Anusha Klett ^1,2* Dennis Raith ³ Paula Silvestrini ⁴ Matías Stingl ⁵ Jonas Bermeitinger ⁵ Avani Sapre ^1,2,5 Martin Condor ⁵ Roman Melachrinos ⁵ Mira Kusterer ⁶ Alexandra Brand ⁶ Guido Pisani ^1,2 Evelyn Ullrich ^{1,10,11,12,7,8,9} Marie Follo ^13,6 Jesús Duque-Afonso ⁶ Roland Mertelsmann ^1,2

• ¹ Collaborative Research Institute Intelligent Oncology, Freiburg, Germany
• ² Mertelsmann Foundation, Freiburg, Germany
• ³ Neurorobotics Lab, Department of Computer Science, University of Freiburg, Germany., Freiburg, Germany
• ⁴ Laboratory of Applied Cellular and Molecular Biology, Institute of Veterinary Sciences of the Litoral (ICIVET), Universidad Nacional del Litoral (UNL) - (CONICET), Esperanza, Argentina
• ⁵ LABMaiTE GmbH, Freiburg, Germany
• ⁶ Department of Medicine I, Medical Center - University of Freiburg, Faculty of Medicine, University of Freiburg, Freiburg, Germany., Freiburg, Germany
• ⁷ Department of Pediatrics, Goethe University Frankfurt, Halle, Bavaria, Germany
• ⁸ Experimental Immunology and Cell Therapy, Frankfurt am Main, Germany, Frankfurt, Germany
• ⁹ Frankfurt Cancer Institute (FCI), Frankfurt, Hesse, Germany
• ¹⁰ University Cancer Center (UCT) Frankfurt; Mildred Scheel Career Center (MSNZ), Frankfurt, Germany
• ¹¹ Hospital of the Goethe University Frankfurt, Germany, Frankfurt, Germany
• ¹² German Cancer Consortium (DKTK), partner site Frankfurt/Mainz, Frankfurt, Hesse, Germany
• ¹³ Lighthouse Core Facility, Medical Center – University of Freiburg, Freiburg, Germany

The colony forming assay (CFA) stands as a cornerstone technique for evaluating the clonal expansion ability of single cancer cells and is crucial for assessing drug efficacy.However, traditional CFAs rely on labor-intensive, endpoint manual counting, offering limited insights into the dynamic effects of treatment. To overcome these limitations, we developed an Artificial Intelligence (AI)-assisted automated CFA combining time-lapse microscopy for real-time tracking of colony formation.
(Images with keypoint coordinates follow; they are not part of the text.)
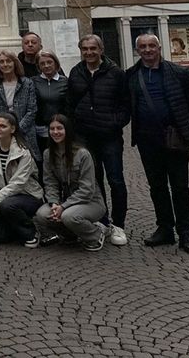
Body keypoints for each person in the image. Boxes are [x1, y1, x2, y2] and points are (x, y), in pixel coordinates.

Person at [126, 33, 189, 254]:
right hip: (147, 140)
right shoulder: (131, 75)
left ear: (159, 48)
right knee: (157, 187)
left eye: (151, 46)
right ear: (137, 50)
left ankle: (186, 232)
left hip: (175, 139)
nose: (147, 50)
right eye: (142, 47)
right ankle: (165, 228)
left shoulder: (180, 74)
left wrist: (181, 129)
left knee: (180, 187)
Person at [66, 34, 130, 247]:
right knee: (93, 181)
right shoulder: (76, 72)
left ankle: (118, 224)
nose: (89, 52)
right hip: (85, 136)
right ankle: (101, 220)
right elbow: (70, 104)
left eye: (93, 48)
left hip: (109, 136)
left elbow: (125, 105)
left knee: (116, 180)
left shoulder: (116, 73)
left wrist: (114, 123)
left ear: (101, 50)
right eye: (85, 49)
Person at [32, 115, 107, 251]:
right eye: (52, 129)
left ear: (68, 130)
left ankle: (96, 234)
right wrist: (54, 203)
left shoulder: (83, 154)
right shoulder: (48, 154)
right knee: (42, 215)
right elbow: (50, 182)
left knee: (69, 216)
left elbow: (87, 189)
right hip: (65, 202)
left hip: (91, 201)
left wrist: (63, 206)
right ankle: (70, 235)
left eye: (59, 128)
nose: (55, 132)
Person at [0, 112, 44, 245]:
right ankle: (15, 227)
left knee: (8, 205)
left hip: (28, 195)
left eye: (3, 126)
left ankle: (32, 232)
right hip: (3, 197)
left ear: (12, 129)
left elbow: (18, 183)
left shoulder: (23, 152)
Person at [0, 49, 40, 164]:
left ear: (15, 62)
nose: (5, 64)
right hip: (1, 135)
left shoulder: (27, 83)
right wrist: (4, 129)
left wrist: (16, 130)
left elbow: (32, 110)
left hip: (24, 134)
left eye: (8, 61)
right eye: (1, 62)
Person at [32, 49, 68, 160]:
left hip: (61, 128)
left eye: (49, 62)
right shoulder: (33, 82)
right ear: (38, 66)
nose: (46, 66)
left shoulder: (65, 81)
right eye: (42, 63)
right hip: (41, 129)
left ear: (55, 63)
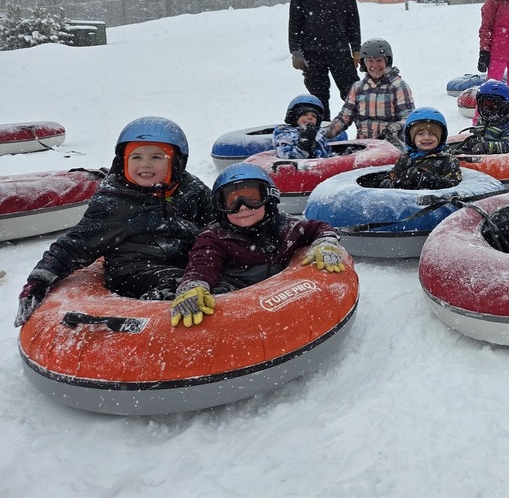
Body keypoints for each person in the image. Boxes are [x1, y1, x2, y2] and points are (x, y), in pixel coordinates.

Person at [14, 117, 216, 327]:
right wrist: (38, 281)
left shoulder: (190, 188)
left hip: (186, 260)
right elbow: (75, 245)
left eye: (157, 157)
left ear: (176, 162)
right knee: (175, 283)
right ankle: (160, 320)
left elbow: (216, 220)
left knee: (219, 275)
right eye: (136, 157)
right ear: (123, 161)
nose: (145, 164)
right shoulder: (114, 202)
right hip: (136, 270)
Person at [170, 163, 347, 327]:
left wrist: (326, 242)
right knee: (219, 297)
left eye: (252, 199)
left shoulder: (285, 228)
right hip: (237, 302)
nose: (242, 207)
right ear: (220, 208)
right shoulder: (214, 238)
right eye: (231, 203)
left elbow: (318, 228)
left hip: (284, 293)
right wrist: (194, 284)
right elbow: (202, 263)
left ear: (269, 199)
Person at [289, 0, 362, 118]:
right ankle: (323, 130)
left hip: (340, 51)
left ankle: (364, 128)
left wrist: (356, 49)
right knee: (319, 99)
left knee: (354, 96)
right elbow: (295, 23)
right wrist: (296, 51)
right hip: (312, 53)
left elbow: (353, 23)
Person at [324, 38, 415, 147]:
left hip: (390, 145)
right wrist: (324, 133)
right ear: (364, 63)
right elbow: (344, 118)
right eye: (370, 61)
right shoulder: (358, 88)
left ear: (387, 62)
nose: (375, 66)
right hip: (364, 146)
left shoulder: (398, 86)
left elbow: (408, 118)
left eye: (379, 61)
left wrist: (394, 129)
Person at [378, 107, 463, 190]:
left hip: (435, 199)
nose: (426, 138)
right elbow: (387, 182)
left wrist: (431, 181)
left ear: (441, 137)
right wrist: (401, 182)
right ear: (411, 138)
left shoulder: (447, 160)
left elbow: (454, 183)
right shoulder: (405, 159)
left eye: (432, 133)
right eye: (420, 134)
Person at [455, 79, 509, 154]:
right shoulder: (482, 121)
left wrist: (486, 147)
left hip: (497, 159)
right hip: (480, 157)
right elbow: (477, 137)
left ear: (505, 107)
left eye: (492, 106)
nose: (486, 110)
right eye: (484, 105)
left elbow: (508, 146)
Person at [273, 94, 331, 159]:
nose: (310, 118)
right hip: (301, 165)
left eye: (314, 116)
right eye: (305, 114)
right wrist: (305, 143)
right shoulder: (285, 134)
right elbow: (286, 156)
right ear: (295, 117)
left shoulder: (319, 134)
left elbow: (326, 154)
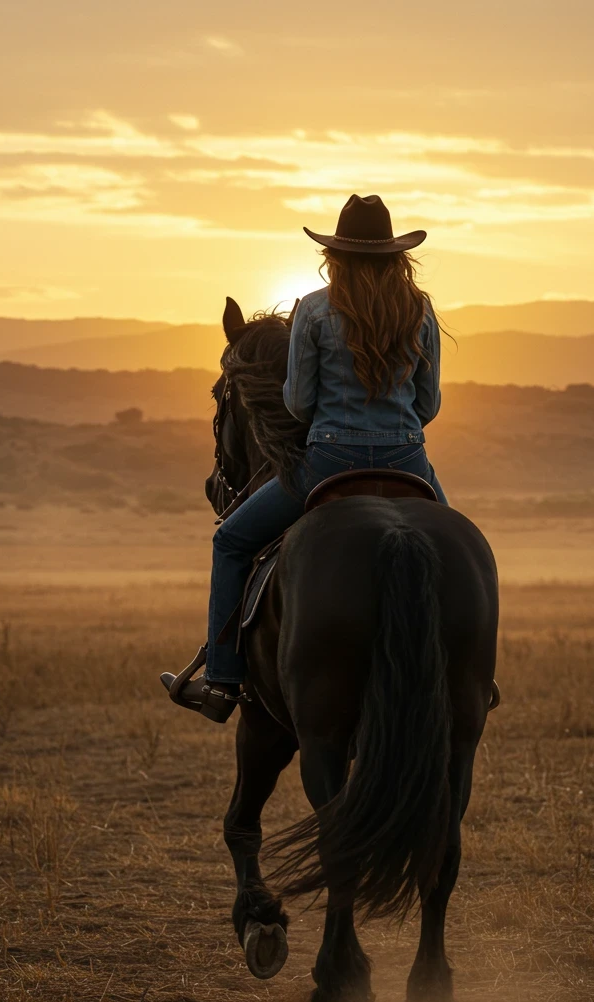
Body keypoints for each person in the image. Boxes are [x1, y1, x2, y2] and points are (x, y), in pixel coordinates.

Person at [161, 193, 449, 723]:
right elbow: (428, 405)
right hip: (407, 460)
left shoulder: (314, 310)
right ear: (396, 256)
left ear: (334, 254)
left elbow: (296, 403)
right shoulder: (421, 309)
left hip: (328, 462)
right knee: (453, 551)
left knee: (230, 542)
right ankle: (465, 671)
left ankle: (221, 682)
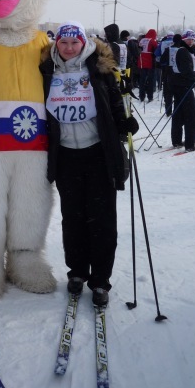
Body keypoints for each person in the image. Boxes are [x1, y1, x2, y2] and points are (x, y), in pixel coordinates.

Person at [40, 21, 139, 307]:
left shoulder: (98, 68)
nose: (69, 48)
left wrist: (123, 123)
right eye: (64, 42)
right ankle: (77, 272)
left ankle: (101, 280)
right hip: (65, 155)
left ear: (83, 43)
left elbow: (114, 102)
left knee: (102, 218)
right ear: (56, 44)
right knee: (73, 218)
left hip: (97, 153)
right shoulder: (46, 70)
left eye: (75, 42)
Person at [168, 30, 195, 151]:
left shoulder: (181, 49)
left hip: (178, 84)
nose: (191, 41)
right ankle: (190, 144)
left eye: (192, 39)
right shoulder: (183, 51)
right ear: (183, 39)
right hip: (184, 85)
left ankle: (176, 140)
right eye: (188, 39)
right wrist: (194, 77)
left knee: (179, 113)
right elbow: (185, 70)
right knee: (190, 115)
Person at [137, 29, 158, 102]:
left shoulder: (142, 40)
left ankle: (141, 96)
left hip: (142, 61)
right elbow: (156, 50)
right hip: (150, 61)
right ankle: (150, 96)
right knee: (150, 80)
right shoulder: (153, 41)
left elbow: (139, 47)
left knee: (142, 80)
Using B-acute lymphoblastic leukemia (B-ALL) cells from an E2A-PBX1 mouse model, we cultured them in a collagen-based 3D matrix with cytokines under static conditions in a low volume (60 µl) culture vessel and validated its comparability to methylcellulose-based media. No significant differences in final colony count or plating efficiency were observed. Our automated platform utilizes a deep learning and multi-object tracking approach for colony counting. Brightfield images were used to train a YOLOv8 object detection network, achieving a mAP50 score of 86% for identifying single cells, clusters, and colonies, and 97% accuracy for Z-stack colony identification with a multi-object tracking algorithm.The detection model accurately identified the majority of objects in the dataset. This AIassisted CFA was successfully applied for density optimization, enabling the determination of seeding densities that maximize plating efficiency (PE), and for IC50 determination, offering an efficient, less labor-intensive method for testing drug concentrations.In conclusion, our novel AI-assisted automated colony counting platform enables automated, high-throughput analysis of colony dynamics, significantly reducing labor and increasing accuracy. Furthermore, it allows detailed, long-term studies of cell-cell interactions and treatment responses using live-cell imaging and AI-assisted cell tracking.Future integration with a perfusion-based drug screening system promises to enhance personalized cancer therapy by optimizing broad drug screening approaches and enabling real-time evaluation of therapeutic efficacy.